L’extrême droite a gagné la bataille culturelle sur Internet, certes, mais pas la guerre. J’ajouterais qu’elle a gagné la bataille faute de combattants face à elle. Ces élections législatives ont tout bousculé. Nous avons vécu vivant l’expérience de ce que chacun annonçait avec envie ou peur pour 2027. On a vu, au lendemain de la dissolution, que tout le monde demandait : « Quelle majorité pour Jordan Bardella ? »

Deuxième semaine, on a commencé à dire « putain, à quel point ces candidats RN sont mauvais dans les débats locaux » et les médias ont commencé https://basta.media/ecrire/?exec=article&id_article=9712 malgré leurs idées nauséabondes, antisémites et racistes [et ce, alors que le parti assure avoir pris ses distances avec ces idéologies, ndlr]. La politique, une campagne électorale, est une question de dynamique.

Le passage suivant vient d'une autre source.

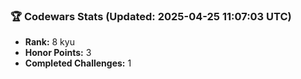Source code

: ### 🏆 Codewars Stats (Updated: 2025-04-25 11:07:03 UTC)

- **Rank:** 8 kyu
- **Honor Points:** 3
- **Completed Challenges:** 1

Je pense qu’il y a eu une sorte de date du 21 avril 2002 sur Internet. Pour la première fois, la principale force de la protestation s’est déroulée en ligne. C’est là qu’on a vu des influenceurs se mobiliser – dont il faut saluer le courage – et des collectifs se créer pour dire « non » au RN et prendre position, malgré le fait que leur contenu est pour beaucoup très éloigné de la politique. On s’est rendu compte que ça marchait, que les jeunes qui suivent ces influenceurs de gauche répondaient à l’appel.

La sphère fasciste est un objet presque physique. Ce sont les réseaux, la stratégie, les personnalités clés, les événements physiques, les objets, entrepriseetc. La sphère de gauche n’existe pas vraiment. Malgré cela, elle reste plus puissante que la sphère fasciste. Si, en vue d’une prochaine élection présidentielle, la gauche parvient déjà à comprendre sa force de frappe, sa puissance, son potentiel de force de frappe et qu’elle tente de mettre en musique, à créer une sphère équivalente pour contrecarrer l’extrême droite, alors elle peut gagner.